*Collected data*
►
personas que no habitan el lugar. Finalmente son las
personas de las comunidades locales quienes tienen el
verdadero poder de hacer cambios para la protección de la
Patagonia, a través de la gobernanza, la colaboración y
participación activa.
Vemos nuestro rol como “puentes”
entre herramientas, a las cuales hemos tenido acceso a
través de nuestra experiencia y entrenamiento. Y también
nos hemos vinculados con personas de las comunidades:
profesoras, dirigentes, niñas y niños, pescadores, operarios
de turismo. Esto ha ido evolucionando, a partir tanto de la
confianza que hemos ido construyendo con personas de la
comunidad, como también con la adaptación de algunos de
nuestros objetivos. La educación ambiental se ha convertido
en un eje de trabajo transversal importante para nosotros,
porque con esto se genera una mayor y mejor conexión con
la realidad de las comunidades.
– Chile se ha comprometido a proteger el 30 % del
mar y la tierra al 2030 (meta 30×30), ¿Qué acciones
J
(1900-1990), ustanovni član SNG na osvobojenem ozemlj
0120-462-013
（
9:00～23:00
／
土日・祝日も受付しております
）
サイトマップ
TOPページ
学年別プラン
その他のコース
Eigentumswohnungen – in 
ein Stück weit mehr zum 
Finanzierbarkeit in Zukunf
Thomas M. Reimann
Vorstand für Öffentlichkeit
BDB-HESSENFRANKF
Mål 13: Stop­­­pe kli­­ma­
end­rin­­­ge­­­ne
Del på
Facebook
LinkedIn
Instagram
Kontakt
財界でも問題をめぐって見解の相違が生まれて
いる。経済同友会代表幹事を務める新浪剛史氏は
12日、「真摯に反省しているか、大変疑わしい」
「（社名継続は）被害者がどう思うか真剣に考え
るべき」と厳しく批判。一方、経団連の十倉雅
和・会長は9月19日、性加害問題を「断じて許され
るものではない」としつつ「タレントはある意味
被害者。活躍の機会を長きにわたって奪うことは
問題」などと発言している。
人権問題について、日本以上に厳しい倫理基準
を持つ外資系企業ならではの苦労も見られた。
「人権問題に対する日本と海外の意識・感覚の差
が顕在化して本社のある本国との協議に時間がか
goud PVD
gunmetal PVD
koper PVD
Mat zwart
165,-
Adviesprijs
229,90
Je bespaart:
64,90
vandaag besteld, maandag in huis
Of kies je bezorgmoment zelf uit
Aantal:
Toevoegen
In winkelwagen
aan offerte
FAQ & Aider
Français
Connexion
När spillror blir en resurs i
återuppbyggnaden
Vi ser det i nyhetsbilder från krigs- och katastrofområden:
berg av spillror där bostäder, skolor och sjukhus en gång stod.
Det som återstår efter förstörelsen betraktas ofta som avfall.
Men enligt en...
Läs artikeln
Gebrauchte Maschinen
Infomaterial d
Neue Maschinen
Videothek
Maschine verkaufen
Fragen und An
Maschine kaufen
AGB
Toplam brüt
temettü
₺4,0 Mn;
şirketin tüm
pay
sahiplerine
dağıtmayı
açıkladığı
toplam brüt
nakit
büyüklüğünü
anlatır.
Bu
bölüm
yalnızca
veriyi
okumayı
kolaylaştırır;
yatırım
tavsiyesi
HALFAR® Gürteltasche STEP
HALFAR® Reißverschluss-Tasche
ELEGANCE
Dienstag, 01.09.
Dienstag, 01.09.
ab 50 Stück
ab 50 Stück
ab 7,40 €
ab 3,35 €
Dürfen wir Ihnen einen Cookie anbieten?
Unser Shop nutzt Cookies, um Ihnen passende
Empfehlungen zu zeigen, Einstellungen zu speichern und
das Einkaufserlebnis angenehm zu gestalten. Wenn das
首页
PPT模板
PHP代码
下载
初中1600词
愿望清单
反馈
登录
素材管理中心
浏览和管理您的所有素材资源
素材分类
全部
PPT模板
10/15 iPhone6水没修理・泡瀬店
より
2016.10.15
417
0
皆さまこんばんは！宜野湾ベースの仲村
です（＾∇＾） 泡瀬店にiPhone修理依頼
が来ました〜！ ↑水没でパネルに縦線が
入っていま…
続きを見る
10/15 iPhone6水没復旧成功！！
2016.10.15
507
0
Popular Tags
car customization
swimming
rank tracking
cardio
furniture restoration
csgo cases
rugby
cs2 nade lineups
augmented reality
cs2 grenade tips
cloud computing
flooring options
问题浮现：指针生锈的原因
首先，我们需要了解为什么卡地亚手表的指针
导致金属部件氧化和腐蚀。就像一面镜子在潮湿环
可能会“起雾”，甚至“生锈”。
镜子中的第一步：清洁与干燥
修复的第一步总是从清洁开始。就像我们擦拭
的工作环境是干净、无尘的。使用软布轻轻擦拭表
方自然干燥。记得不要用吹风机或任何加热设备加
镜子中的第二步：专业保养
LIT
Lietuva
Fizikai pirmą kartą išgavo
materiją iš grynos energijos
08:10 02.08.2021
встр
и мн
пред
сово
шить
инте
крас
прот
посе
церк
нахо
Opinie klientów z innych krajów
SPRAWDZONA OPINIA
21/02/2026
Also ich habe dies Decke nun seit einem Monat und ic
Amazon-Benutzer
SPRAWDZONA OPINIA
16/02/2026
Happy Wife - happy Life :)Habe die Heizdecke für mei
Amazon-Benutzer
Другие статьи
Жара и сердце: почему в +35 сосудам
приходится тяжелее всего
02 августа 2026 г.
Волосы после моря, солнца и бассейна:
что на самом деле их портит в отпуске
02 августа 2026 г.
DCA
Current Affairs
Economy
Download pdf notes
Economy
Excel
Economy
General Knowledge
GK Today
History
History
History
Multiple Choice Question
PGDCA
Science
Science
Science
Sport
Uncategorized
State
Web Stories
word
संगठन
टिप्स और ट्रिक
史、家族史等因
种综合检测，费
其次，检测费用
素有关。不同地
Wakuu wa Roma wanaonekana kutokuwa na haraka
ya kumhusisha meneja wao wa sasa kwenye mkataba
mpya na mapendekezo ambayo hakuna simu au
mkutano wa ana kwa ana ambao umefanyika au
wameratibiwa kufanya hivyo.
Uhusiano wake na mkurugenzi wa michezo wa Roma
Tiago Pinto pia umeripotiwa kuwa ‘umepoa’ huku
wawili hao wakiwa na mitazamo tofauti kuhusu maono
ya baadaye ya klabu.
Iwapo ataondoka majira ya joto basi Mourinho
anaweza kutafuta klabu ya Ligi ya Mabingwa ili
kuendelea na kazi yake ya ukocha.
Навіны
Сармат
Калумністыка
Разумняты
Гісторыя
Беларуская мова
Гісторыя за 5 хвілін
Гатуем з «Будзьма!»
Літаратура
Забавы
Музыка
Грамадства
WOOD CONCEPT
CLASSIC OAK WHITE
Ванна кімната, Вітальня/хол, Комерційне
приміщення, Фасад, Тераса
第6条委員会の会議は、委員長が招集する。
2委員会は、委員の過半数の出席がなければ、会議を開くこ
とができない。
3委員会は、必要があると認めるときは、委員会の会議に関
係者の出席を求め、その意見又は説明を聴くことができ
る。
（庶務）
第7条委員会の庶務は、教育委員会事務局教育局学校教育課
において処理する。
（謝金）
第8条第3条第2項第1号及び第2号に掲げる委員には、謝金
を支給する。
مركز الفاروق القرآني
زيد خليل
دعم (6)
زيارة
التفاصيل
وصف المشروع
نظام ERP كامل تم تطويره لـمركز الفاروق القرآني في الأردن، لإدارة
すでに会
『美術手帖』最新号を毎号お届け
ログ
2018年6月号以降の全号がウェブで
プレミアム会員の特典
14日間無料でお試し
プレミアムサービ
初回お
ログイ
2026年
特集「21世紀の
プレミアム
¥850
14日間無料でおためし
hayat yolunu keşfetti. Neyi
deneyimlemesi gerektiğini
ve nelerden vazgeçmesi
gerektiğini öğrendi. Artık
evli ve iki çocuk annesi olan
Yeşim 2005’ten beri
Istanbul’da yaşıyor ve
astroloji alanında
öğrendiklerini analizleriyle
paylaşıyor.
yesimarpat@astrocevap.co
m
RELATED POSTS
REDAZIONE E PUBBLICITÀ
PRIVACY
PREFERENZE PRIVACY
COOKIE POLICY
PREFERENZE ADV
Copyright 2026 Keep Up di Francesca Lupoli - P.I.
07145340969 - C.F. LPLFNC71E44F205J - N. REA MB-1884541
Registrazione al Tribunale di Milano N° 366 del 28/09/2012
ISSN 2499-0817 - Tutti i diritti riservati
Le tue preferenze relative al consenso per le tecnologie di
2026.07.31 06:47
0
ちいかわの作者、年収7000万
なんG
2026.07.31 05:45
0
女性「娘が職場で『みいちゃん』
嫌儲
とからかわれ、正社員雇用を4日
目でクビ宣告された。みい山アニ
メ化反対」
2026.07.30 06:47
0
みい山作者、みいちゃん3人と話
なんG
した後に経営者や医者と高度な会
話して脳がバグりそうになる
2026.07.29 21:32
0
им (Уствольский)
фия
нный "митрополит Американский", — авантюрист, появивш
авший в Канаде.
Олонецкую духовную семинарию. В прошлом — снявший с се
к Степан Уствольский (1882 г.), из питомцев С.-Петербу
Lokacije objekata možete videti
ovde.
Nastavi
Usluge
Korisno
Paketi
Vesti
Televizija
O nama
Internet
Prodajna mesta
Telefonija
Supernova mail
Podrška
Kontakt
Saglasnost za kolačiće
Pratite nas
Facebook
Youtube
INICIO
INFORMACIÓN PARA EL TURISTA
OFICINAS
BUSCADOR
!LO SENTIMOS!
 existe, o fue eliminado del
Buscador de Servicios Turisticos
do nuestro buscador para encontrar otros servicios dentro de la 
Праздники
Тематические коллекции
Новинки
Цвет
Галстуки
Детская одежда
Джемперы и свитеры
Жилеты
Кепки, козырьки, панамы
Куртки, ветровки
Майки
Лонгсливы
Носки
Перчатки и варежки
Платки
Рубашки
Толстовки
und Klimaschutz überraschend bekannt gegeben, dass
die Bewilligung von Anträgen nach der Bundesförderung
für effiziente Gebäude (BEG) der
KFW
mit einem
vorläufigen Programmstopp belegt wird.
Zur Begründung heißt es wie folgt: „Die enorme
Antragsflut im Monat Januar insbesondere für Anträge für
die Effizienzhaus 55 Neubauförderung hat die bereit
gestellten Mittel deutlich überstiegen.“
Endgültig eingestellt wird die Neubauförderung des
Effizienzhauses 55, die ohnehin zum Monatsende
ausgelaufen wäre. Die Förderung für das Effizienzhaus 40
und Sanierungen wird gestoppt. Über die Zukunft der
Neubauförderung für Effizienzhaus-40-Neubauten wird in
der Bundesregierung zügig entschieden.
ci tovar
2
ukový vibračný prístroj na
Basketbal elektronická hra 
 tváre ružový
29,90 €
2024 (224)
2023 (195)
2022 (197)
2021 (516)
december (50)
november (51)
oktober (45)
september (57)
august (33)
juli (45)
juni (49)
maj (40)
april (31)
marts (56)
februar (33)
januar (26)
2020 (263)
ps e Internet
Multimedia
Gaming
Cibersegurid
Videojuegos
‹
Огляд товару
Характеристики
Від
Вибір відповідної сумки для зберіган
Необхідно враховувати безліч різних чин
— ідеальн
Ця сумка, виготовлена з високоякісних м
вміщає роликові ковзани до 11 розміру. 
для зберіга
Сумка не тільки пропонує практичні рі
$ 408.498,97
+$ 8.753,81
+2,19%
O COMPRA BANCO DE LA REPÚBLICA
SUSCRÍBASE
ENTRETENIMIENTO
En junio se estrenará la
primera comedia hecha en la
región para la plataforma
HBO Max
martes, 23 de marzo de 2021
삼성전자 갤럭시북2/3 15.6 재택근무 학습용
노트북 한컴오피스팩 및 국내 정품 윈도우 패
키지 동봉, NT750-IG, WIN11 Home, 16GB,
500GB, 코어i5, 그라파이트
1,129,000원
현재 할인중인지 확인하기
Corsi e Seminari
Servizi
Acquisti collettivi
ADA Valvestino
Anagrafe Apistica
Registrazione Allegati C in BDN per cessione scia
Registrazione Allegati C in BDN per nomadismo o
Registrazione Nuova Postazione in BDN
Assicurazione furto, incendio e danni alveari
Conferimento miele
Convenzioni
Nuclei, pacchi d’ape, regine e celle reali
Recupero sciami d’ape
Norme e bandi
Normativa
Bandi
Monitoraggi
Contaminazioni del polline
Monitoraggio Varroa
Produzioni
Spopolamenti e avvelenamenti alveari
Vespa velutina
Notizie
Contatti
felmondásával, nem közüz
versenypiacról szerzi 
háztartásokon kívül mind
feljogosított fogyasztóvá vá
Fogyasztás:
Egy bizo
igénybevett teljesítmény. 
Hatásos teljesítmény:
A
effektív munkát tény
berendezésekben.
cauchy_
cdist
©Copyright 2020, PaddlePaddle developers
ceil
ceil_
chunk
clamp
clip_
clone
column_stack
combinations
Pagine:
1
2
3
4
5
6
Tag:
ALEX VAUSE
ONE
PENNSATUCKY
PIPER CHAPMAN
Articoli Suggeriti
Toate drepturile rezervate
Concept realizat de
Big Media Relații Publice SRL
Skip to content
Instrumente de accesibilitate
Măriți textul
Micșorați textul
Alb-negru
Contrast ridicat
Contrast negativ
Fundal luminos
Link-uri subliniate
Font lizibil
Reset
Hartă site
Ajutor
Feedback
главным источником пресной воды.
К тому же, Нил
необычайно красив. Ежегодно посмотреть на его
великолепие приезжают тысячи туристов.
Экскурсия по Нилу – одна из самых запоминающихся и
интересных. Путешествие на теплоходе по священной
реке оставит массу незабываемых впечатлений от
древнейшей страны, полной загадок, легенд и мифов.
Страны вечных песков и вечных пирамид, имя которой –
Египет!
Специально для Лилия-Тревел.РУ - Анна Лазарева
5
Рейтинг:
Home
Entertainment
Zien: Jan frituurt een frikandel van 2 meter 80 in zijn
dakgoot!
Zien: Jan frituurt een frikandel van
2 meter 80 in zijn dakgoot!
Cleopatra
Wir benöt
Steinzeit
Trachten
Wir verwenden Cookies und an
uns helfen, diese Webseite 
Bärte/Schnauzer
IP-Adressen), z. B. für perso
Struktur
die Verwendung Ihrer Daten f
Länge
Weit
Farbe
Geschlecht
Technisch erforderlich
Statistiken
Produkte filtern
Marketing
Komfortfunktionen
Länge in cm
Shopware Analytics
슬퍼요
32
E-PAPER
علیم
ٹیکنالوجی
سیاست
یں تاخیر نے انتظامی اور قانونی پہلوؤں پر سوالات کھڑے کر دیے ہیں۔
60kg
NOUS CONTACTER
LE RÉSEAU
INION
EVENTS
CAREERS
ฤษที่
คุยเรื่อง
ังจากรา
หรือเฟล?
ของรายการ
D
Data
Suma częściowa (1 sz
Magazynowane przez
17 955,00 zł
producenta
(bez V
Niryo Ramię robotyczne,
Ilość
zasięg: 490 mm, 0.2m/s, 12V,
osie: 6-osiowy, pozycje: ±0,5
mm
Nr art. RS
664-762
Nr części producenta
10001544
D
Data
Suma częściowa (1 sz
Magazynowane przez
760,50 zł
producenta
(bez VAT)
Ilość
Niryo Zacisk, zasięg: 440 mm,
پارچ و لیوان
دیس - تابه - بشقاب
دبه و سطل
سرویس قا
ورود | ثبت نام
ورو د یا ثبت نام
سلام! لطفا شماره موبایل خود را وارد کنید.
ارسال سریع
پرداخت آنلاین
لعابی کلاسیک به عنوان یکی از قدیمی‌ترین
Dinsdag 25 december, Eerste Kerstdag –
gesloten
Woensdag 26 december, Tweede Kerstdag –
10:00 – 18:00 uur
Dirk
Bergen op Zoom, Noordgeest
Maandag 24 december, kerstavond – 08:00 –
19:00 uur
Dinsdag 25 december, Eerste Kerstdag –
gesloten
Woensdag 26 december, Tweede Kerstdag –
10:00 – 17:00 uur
◄
*Requirement*
All that belongs in the answer is the lines from the start of the entries above through the line containing "Mål 13: Stop­­­pe kli­­ma­", each given exactly.

*Task response*
personas que no habitan el lugar. Finalmente son las
personas de las comunidades locales quienes tienen el
verdadero poder de hacer cambios para la protección de la
Patagonia, a través de la gobernanza, la colaboración y
participación activa.
Vemos nuestro rol como “puentes”
entre herramientas, a las cuales hemos tenido acceso a
través de nuestra experiencia y entrenamiento. Y también
nos hemos vinculados con personas de las comunidades:
profesoras, dirigentes, niñas y niños, pescadores, operarios
de turismo. Esto ha ido evolucionando, a partir tanto de la
confianza que hemos ido construyendo con personas de la
comunidad, como también con la adaptación de algunos de
nuestros objetivos. La educación ambiental se ha convertido
en un eje de trabajo transversal importante para nosotros,
porque con esto se genera una mayor y mejor conexión con
la realidad de las comunidades.
– Chile se ha comprometido a proteger el 30 % del
mar y la tierra al 2030 (meta 30×30), ¿Qué acciones
J
(1900-1990), ustanovni član SNG na osvobojenem ozemlj
0120-462-013
（
9:00～23:00
／
土日・祝日も受付しております
）
サイトマップ
TOPページ
学年別プラン
その他のコース
Eigentumswohnungen – in 
ein Stück weit mehr zum 
Finanzierbarkeit in Zukunf
Thomas M. Reimann
Vorstand für Öffentlichkeit
BDB-HESSENFRANKF
Mål 13: Stop­­­pe kli­­ma­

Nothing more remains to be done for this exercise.